Reste que dans ce domaine, il ne faut pas être naïf: quelque chose me dit que les Snowden ou Assange russes ou chinois seraient déjà six pieds sous terre ou, avec de la chance, réfugiés aux... États-Unis.

En annulant sa rencontre personnelle avec le président russe, Barack Obama a surtout voulu apaiser la fureur des républicains et leurs relais chez Fox News et dans la page éditoriale du Wall Street Journal. Depuis le début de l'affaire Snowden, il n'y a pas une journée qui passe sans qu'on accuse le président de «faiblesse» en matière de politique étrangère et qu'on exige une révision radicale des relations avec la Russie.

Obama a donc jeté un os à la meute. Toutefois, mettre au premier plan le manque de progrès dans les relations américano-russes comme principale raison pour annuler la rencontre ne tient pas la route. Un président américain a-t-il déjà annulé une rencontre prévue avec les leaders palestiniens et israéliens parce que rien ne bougeait dans ce dossier? Jamais.
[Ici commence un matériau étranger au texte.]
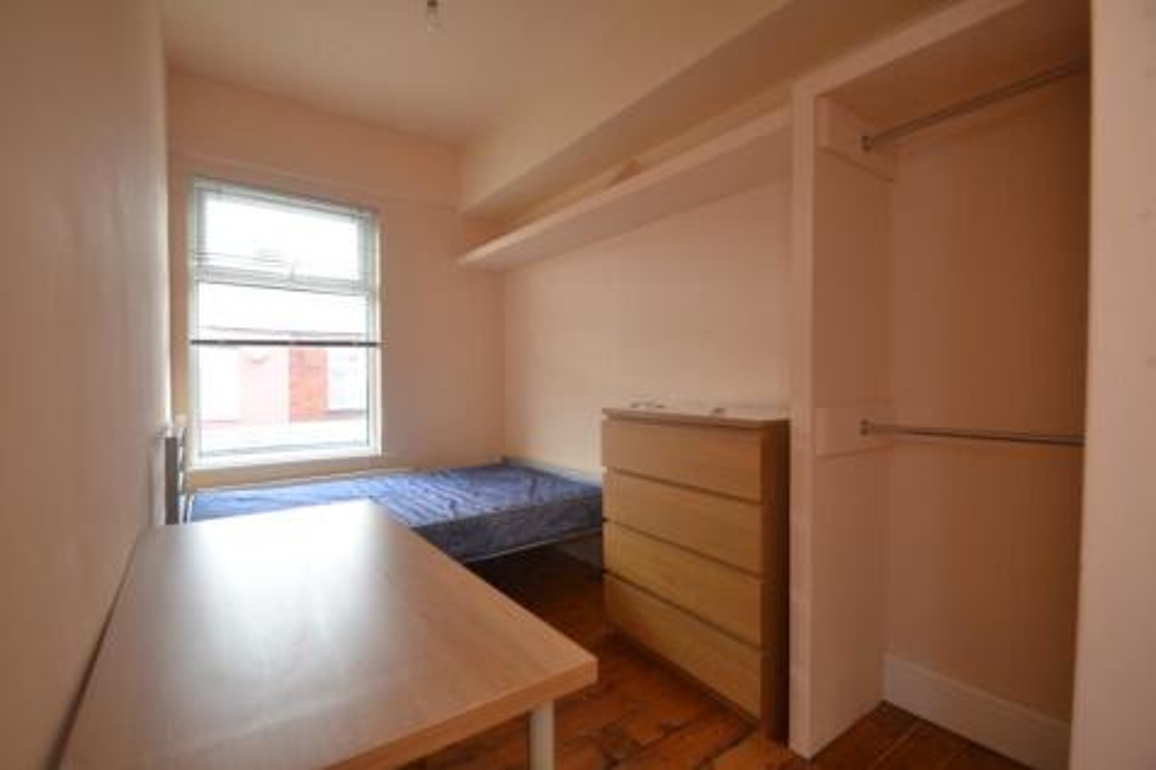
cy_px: 385
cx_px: 578
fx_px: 481
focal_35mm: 15
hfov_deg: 100.4
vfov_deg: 77.3
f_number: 4.5
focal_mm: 10
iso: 400
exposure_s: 1/80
Les relations entre les deux pays depuis l'arrivée au pouvoir de Poutine en 2000 ont toujours été turbulentes, et tant Moscou que Washington en portent la responsabilité. Les sujets qui fâchent sont nombreux entre les deux pays, mais aussi entre Washington et ses alliés européens. Le dossier de la défense antimissile a longtemps braqué les Européens. Sur la question du nucléaire iranien, les Européens n'ont jamais été de chauds partisans de l'option militaire. D'ailleurs, le président Poutine sera à Téhéran le 16 août, devenant ainsi le premier chef d'État d'une grande puissance à se rendre en Iran depuis la révolution de 1979. Obama aurait profité d'un tête-à-tête avec Poutine afin de parler du nouveau président iranien et de la question nucléaire.

Les relations américano-russes ne devraient pas souffrir de ce contretemps. Déjà demain à Washington, le secrétaire d'État John Kerry et le secrétaire à la Défense Chuck Hagel rencontrent leurs homologues russes. Il faut espérer que leurs discussions se concentreront sur l'essentiel et non l'accessoire.